International Capital Markets
Developments, Prospects, and Key Policy Issues
September 1997

Published by the International Monetary Fund
© 1997


C. Risks in Foreign Exchange and Credit Markets

A risk in global currency markets is that the large volume of long dollar positions held by investors, speculators, and dynamic hedgers might have increased the sensitivity of international portfolios to downward movements in the dollar. An example of this increased sensitivity is the mid-May 1997 sell-off of dollar assets in favor of yen assets and the sharp and unexpected rebound of the yen (see Appendix I), which followed remarks about overshooting by Japanese officials and raised concerns that some of Japan's dollar reserves would be liquidated. The unwinding of yen-carry trades might have hastened the momentum of the yen's rebound as investors rushed to liquidate long-dollar positions to cover their short-yen positions. There are also market risks associated with the transition to EMU. In particular, there could be an increase in market volatility as investors rebalance their portfolios as decisions about the initial country composition and euro conversion rates are anticipated and made between now and January 1, 1999.

In credit markets, there is a risk that risk-adjusted spreads may have fallen below what is justified by fundamentals. Cyclical factors increasingly suggest that monetary policy is likely soon to be tightened in some major countries, and a key question is whether markets have fully priced in the risks of a further tightening of monetary policy and associated credit risk.

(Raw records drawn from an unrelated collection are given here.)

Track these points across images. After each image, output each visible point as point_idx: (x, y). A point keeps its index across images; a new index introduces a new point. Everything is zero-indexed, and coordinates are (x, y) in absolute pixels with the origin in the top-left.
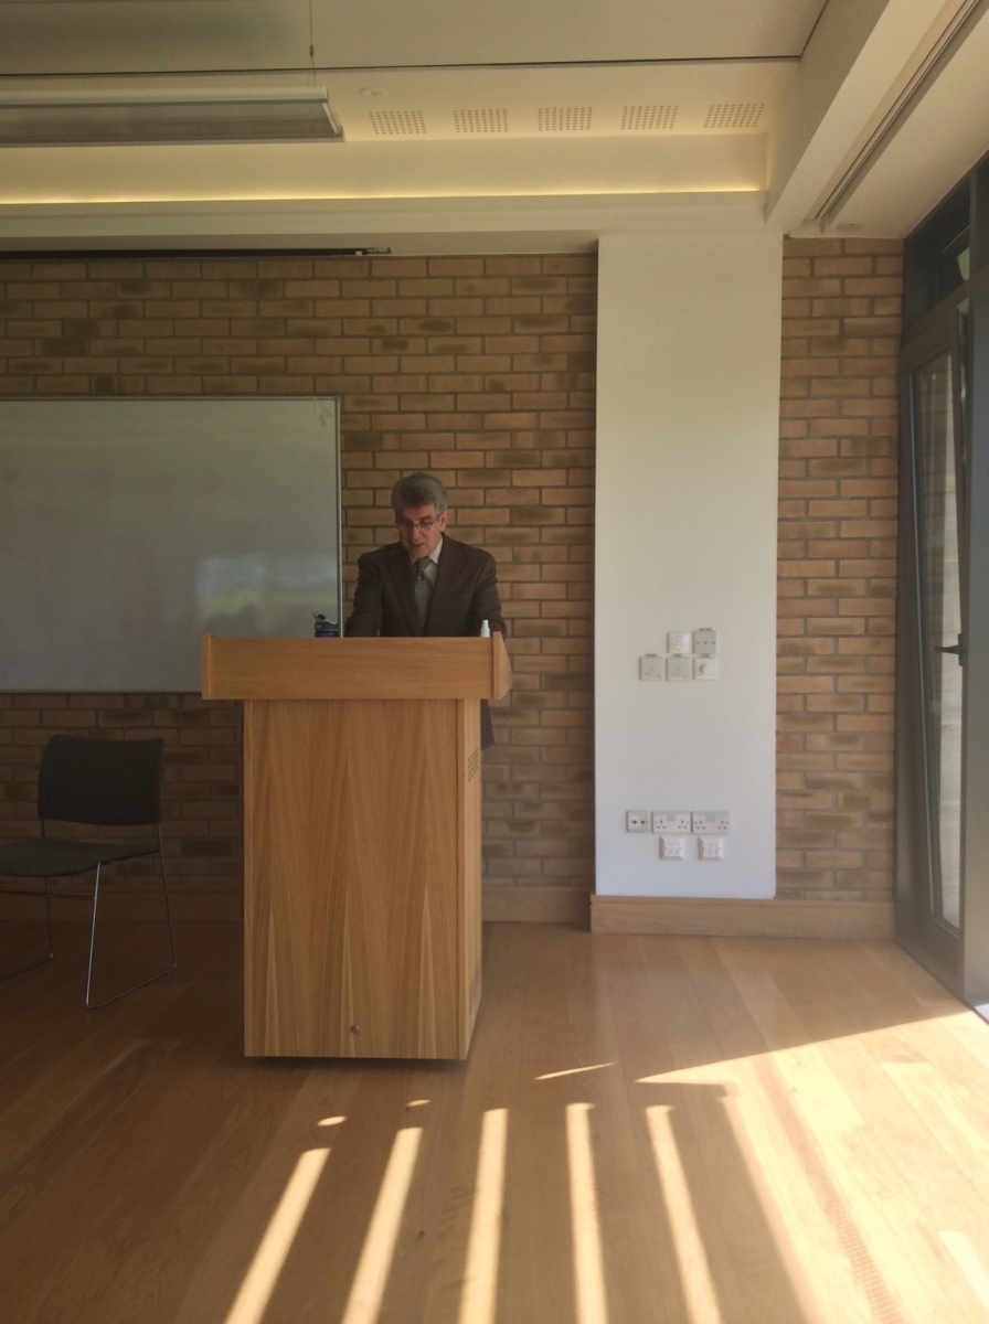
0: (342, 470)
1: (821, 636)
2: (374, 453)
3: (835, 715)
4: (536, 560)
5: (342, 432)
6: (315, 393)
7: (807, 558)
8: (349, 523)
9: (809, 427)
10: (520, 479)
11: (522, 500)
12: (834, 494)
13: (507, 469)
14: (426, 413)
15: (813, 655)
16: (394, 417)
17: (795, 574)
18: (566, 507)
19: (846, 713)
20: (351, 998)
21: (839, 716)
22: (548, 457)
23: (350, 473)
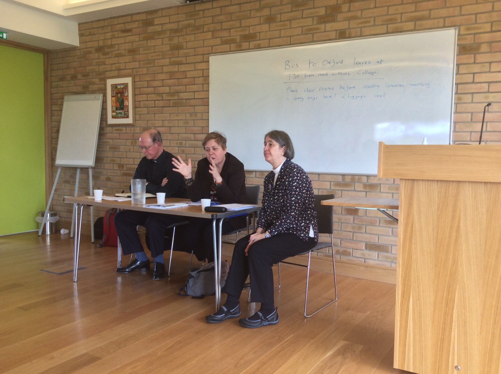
0: (457, 65)
2: (475, 54)
5: (458, 45)
6: (444, 27)
8: (459, 92)
16: (488, 34)
20: (456, 350)
23: (461, 66)
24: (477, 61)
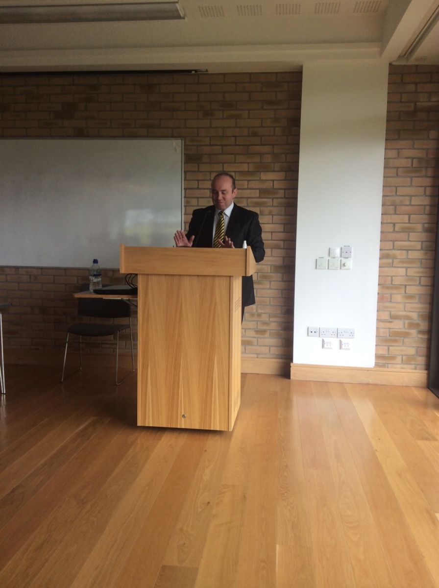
0: (184, 172)
1: (400, 250)
2: (199, 164)
3: (405, 286)
4: (270, 213)
5: (184, 154)
6: (173, 136)
7: (395, 214)
8: (187, 196)
9: (399, 153)
10: (264, 176)
11: (264, 186)
12: (409, 184)
13: (258, 171)
14: (222, 146)
15: (397, 259)
16: (208, 147)
17: (389, 221)
18: (285, 189)
19: (411, 285)
20: (183, 403)
21: (407, 287)
22: (277, 166)
23: (188, 173)
24: (200, 170)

There appears to be significantly less leverage in credit markets than there was before the bond market turbulence in 1994. At a minimum, this would suggest a smaller likelihood of overshooting if and when an adjustment in spreads occurs. In the event that growth continues to be sluggish in Japan and Europe, a further tightening of monetary policy in the United States could lead to a widening of interest rate differentials and an increased demand for dollar instruments.